“The current population of wild horses in the Conger Complex is far above the number the range can handle,” said Field Office Manager Mike Gates. “Our horses are healthy and we want them to remain healthy. We must manage the population at appropriate levels to maintain an ecological balance on the range.”
Beginning in Sept. 2010, the BLM plans to gather and remove an estimated 480 wild horses for placement in the adoption program or long-term pastures. An estimated 50 studs of the captured wild horses from the Confusion Mountain HMA will be returned to the range to adjust the sex ratio and slow population growth. Up to 30 of the Conger Mountain HMA wild horses will be released (about 20 studs of the captured wild horses will be returned to the range to adjust the sex ratio and slow population growth and about 10 mares will be treated with fertility control and returned to the range). This will bring the population of horses to appropriate management levels established through the Warm Springs and House Range Resource Management Plans.
The Confusion Mountain HMA is located in Juab and Millard Counties 30 miles north of Garrison, Utah, and encompasses approximately 293,000 acres, with a current population estimated at 368 wild horses (based on a Feb. 2010 population inventory). The Appropriate Management Level (AML) for the Confusion Mountain HMA has been established at 70-115 wild horses. This means that 250 horses will need to be removed during the gather to achieve AML.

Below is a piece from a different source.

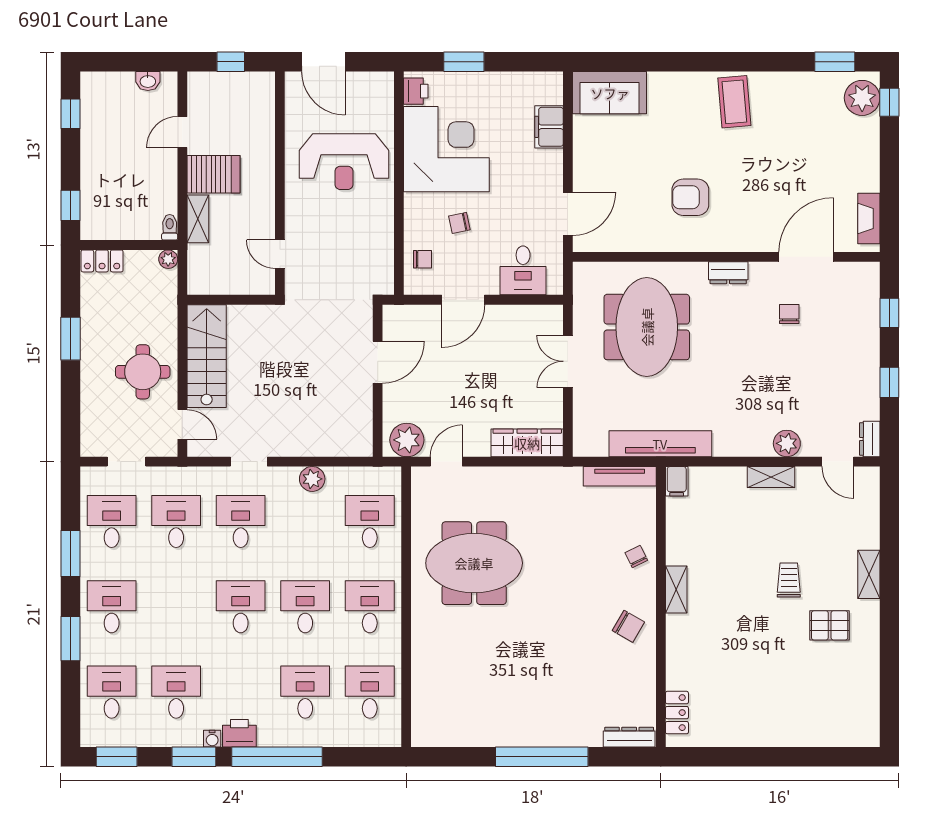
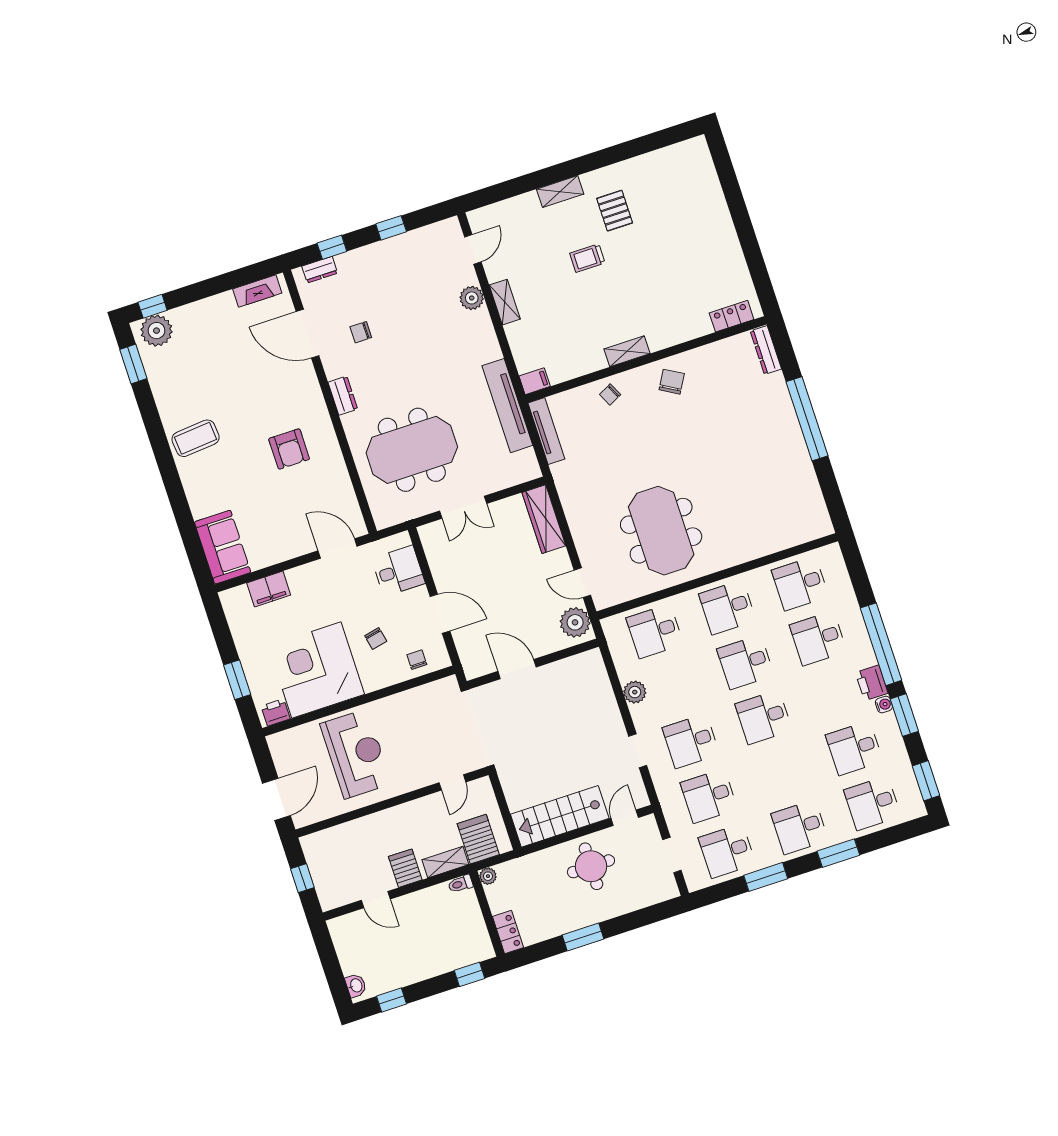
washbasin: (148, 81) -> (356, 986), moved
server rack: (213, 174) -> (405, 868), width x0.73, depth x0.70
server rack: (211, 262) -> (478, 839), added
dresser: (870, 439) -> (320, 270), moved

The Conger HMA is located in Millard County 20 miles northeast of Garrison, Utah, and encompasses approximately 170,000 acres, with a current population estimated at 291 wild horses (based on a Feb. 2010 population inventory). The AML for the Conger HMA has been established at 40-80 wild horses. This means that 230 horses will need to be removed during the gather to achieve AML.
AML is determined through land-use planning efforts that involve public participation, vegetation inventories and allocation of forage in terms of animal unit months; the BLM determines the appropriate number of wild horses and burros that each Herd Management Area can support in balance with other uses of and resources on public land. Planning efforts include an inventory and the monitoring of all uses of the public rangelands. “Animals removed from the HMA will be available for adoption through the BLM Wild Horse and Burro Adoption Program,” Gates said.
Those that are not adopted will be cared for in long-term pastures, where they retain their “wild” status and protection under the 1971 Wild Free-Roaming Horses and Burros Act. The BLM does not send any horses to slaughter.
More details on the gather and opportunities for public visitation will be available soon from the BLM. The gather and impacts are described and analyzed in the Conger Mountain Complex Wild Horse Gather Plan Final Environmental Assessment (EA). The EA and the Decision Record are posted on the BLM website at www.blm.gov/ut . The BLM also will provide updates and information at the same web address on a regular basis throughout the course of the gather.